Am Dienstag stimmt das Parlament über Mandat und Zusammensetzung eines Sonderausschusses zur Prüfung des Zulassungsverfahrens der EU für Pestizide ab.

Der Sonderausschuss ist eine Reaktion auf die Bedenken hinsichtlich der Risikobewertung des Herbizids Glyphosat. Die EU-Mitgliedsstaaten haben im November letzten Jahres die Vermarktungslizenz für Glyphosat um fünf Jahre verlängert.


Das Mandat des Sonderausschusses, der aus 30 Mitgliedern besteht, beträgt neun Monate ab seiner ersten Sitzung. Er wird einen Abschlussbericht über Tatsachenfeststellungen und Empfehlungen vorlegen, der vom Plenum gebilligt werden muss.


Hintergrundinformationen


In einer Entschließung, die im Oktober angenommen wurde, stellte das Parlament fest, dass die Freigabe der so genannten "Monsanto-Papiere" des Unternehmens, das Roundup® – dessen Hauptwirkstoff Glyphosat ist – herstellt, Zweifel an der Glaubwürdigkeit einiger Studien aufkommen lässt, die bei der Sicherheitsbewertung von Glyphosat in der EU verwendet werden, so die Abgeordneten.
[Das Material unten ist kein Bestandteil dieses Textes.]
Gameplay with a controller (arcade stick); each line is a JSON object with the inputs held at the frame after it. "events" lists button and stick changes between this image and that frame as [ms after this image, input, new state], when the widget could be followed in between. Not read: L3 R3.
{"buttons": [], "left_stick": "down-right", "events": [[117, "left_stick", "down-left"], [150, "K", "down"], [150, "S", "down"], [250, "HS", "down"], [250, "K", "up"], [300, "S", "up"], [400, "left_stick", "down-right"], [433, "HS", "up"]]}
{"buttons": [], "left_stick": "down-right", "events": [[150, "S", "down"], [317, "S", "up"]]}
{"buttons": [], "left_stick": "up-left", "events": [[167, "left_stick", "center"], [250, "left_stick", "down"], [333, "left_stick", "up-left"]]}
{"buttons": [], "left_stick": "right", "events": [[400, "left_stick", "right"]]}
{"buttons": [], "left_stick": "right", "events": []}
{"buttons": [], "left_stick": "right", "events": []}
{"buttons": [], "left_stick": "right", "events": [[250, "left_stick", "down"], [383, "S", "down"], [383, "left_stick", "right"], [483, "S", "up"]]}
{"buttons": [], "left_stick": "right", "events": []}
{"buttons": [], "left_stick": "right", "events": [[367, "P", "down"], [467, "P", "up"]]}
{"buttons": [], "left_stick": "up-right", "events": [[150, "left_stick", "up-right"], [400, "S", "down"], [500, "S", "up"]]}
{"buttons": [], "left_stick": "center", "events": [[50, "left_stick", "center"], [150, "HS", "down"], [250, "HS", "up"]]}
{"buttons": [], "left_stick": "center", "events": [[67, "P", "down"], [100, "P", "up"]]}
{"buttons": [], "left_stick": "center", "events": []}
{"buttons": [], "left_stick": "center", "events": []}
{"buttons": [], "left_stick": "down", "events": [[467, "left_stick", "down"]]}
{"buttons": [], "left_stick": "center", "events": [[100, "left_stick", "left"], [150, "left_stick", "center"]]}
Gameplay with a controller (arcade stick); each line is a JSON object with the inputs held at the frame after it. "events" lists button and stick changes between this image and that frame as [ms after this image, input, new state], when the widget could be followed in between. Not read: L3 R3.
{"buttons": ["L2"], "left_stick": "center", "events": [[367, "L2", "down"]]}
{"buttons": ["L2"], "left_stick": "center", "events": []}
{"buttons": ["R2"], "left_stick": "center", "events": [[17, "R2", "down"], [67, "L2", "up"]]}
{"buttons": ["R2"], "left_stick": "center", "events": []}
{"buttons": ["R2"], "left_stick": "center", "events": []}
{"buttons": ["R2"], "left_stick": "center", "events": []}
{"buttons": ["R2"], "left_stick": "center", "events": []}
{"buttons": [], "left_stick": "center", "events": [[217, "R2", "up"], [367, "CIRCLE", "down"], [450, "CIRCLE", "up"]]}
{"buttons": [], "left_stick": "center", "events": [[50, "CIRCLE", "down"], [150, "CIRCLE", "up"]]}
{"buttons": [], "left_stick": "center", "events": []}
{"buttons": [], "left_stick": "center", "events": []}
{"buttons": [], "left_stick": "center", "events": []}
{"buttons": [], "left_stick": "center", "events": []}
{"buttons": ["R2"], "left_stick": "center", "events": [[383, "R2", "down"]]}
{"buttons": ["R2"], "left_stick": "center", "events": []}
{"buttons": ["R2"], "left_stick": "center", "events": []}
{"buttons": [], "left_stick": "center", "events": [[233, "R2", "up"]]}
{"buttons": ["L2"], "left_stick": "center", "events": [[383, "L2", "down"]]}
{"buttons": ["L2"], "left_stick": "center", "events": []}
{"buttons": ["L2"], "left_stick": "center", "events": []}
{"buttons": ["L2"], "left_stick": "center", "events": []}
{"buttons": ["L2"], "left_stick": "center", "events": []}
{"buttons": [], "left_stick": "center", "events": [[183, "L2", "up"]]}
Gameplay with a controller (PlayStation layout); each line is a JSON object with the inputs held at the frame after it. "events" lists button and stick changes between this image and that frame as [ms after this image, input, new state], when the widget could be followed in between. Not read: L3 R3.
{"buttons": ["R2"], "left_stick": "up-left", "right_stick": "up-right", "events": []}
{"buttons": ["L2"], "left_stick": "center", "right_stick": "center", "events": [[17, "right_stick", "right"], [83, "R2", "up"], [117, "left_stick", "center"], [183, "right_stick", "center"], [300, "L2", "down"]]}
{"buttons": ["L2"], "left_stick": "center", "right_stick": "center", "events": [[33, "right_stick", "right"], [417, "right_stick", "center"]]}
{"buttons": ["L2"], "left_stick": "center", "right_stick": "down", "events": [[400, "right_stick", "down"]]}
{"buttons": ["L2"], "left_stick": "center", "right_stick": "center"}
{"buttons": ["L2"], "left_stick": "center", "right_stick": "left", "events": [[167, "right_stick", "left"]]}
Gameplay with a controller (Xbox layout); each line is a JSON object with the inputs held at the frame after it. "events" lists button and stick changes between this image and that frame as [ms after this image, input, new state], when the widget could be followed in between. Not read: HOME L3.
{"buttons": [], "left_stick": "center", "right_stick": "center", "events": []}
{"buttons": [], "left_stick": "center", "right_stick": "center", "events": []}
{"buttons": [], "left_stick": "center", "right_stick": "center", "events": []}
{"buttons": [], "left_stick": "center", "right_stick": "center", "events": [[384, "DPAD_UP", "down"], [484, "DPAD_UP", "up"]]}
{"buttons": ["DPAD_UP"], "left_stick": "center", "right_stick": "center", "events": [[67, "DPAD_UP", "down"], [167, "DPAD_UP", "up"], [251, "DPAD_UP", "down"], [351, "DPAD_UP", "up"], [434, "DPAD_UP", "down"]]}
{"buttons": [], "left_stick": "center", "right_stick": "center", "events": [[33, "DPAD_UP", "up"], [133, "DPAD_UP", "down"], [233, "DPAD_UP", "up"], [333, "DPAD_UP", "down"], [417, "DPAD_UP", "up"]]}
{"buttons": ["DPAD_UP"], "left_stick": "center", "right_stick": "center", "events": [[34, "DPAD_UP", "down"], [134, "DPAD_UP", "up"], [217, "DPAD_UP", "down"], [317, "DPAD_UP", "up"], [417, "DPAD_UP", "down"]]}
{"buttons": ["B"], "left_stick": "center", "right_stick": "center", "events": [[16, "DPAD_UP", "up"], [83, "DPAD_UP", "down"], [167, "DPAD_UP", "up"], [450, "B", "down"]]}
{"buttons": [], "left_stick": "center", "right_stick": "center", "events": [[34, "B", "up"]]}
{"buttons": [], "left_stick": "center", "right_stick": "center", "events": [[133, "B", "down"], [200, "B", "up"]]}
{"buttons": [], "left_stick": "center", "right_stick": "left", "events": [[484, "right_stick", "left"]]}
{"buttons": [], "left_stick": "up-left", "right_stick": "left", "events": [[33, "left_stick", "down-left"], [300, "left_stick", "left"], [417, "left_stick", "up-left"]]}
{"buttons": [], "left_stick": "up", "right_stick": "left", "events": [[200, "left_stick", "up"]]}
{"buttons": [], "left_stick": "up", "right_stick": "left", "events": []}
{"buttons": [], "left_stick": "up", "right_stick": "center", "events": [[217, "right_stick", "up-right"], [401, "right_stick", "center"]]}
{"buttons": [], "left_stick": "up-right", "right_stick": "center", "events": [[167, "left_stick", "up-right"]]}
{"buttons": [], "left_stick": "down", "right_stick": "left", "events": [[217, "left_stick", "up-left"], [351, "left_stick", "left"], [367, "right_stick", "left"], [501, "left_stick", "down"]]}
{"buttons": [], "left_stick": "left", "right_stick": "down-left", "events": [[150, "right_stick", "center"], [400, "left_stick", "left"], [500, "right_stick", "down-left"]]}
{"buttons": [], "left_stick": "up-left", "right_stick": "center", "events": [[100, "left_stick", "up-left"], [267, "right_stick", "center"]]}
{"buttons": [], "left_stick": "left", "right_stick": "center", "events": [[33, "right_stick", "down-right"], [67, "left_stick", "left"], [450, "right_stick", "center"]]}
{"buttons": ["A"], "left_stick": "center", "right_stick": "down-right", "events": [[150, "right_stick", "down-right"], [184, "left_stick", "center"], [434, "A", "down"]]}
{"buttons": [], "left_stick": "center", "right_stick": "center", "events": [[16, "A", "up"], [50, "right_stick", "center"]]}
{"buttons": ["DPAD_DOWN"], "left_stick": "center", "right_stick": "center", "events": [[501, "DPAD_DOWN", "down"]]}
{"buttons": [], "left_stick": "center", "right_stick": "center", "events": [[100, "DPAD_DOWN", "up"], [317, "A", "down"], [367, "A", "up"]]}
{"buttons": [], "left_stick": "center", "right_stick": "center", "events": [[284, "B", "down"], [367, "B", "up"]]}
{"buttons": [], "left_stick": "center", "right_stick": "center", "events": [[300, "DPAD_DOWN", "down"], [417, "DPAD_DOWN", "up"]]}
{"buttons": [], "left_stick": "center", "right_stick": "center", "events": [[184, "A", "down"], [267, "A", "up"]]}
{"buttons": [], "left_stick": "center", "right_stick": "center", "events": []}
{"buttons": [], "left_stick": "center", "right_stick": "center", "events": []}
Das EU-Zulassungsverfahren, einschließlich der wissenschaftlichen Bewertung von Stoffen, sollte sich nur auf veröffentlichte überprüfte und unabhängige Studien stützen, die von den zuständigen Behörden in Auftrag gegeben wurden, so die Abgeordneten. Die EU-Agenturen sollten gestärkt werden, damit sie diese Vorgaben berücksichtigen können, fügten sie hinzu.